Task to complete:
Every line of the records below that holds the word "experts" belongs in the answer.

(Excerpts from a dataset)
Content starts
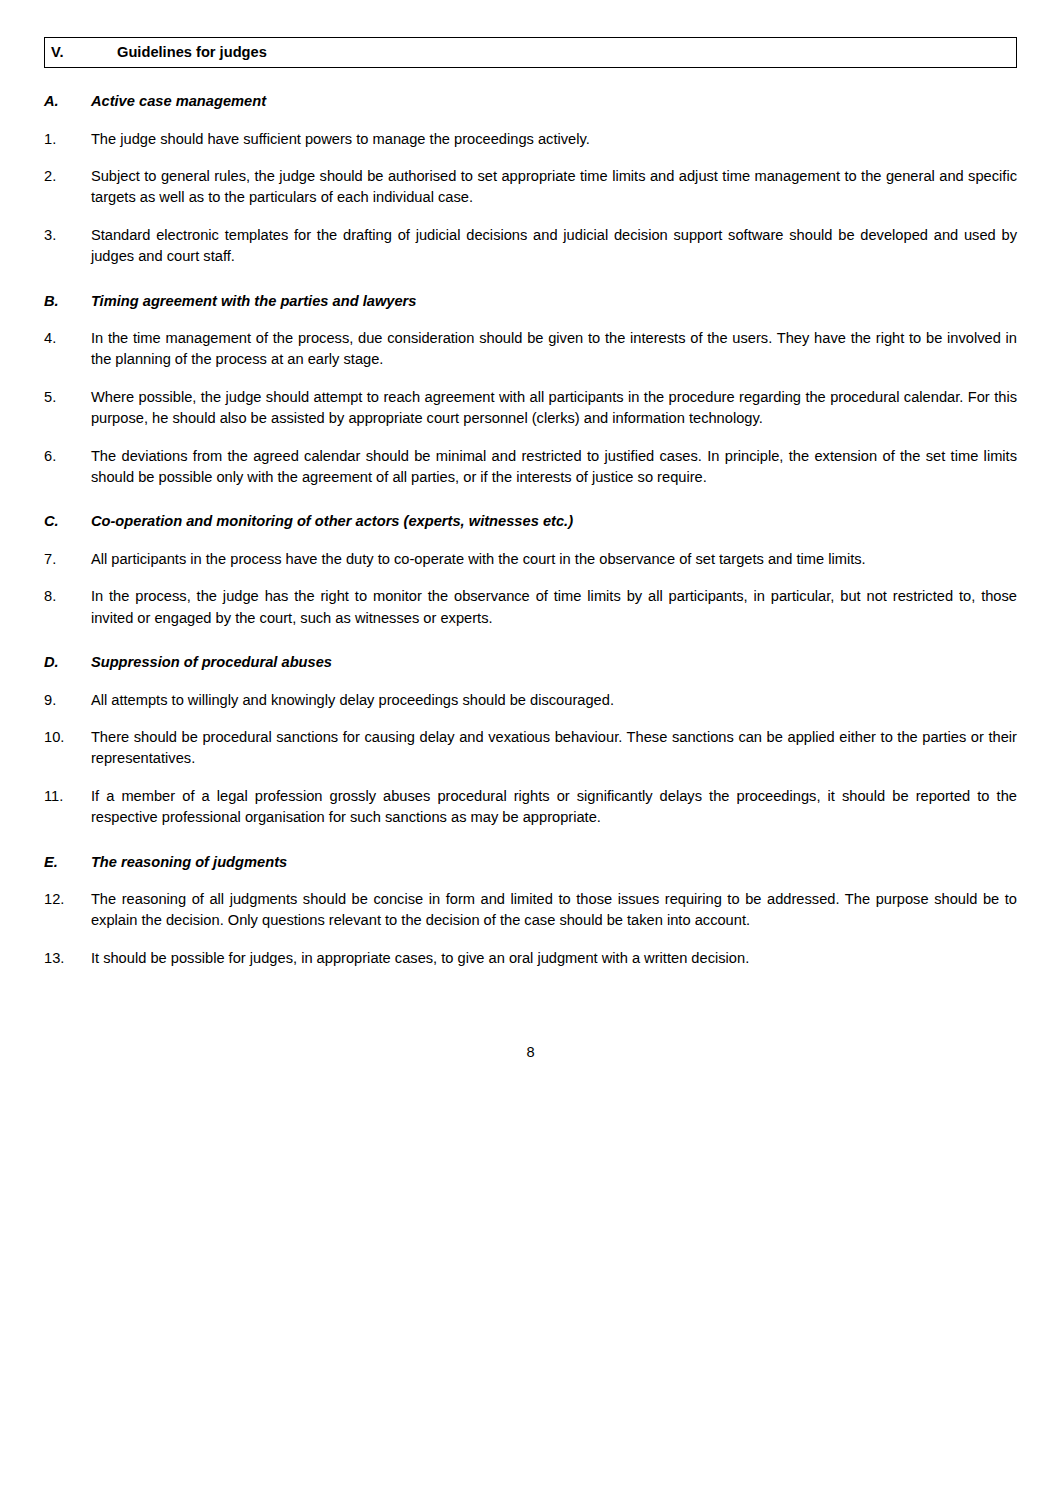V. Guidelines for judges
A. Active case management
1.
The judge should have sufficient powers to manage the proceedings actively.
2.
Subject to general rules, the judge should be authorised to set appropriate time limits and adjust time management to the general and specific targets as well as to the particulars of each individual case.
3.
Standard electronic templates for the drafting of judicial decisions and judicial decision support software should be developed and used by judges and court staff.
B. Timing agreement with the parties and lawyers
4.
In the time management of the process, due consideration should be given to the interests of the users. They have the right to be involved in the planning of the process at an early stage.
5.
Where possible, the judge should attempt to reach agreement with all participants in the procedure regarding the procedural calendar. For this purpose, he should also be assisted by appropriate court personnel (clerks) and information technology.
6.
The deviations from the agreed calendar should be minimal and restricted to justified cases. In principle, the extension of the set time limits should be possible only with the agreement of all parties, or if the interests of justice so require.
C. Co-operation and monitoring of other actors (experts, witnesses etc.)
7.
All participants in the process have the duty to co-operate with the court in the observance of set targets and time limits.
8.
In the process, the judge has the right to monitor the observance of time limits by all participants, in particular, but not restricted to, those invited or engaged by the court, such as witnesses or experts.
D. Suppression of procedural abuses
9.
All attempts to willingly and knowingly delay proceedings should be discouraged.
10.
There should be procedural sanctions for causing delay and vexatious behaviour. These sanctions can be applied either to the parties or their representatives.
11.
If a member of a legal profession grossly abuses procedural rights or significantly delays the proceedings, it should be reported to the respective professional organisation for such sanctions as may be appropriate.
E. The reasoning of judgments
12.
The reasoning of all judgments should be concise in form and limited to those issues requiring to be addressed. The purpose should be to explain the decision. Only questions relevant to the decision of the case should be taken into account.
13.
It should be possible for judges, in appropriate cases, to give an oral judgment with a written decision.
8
Content ends
Written response:
C. Co-operation and monitoring of other actors (experts, witnesses etc.)
In the process, the judge has the right to monitor the observance of time limits by all participants, in particular, but not restricted to, those invited or engaged by the court, such as witnesses or experts.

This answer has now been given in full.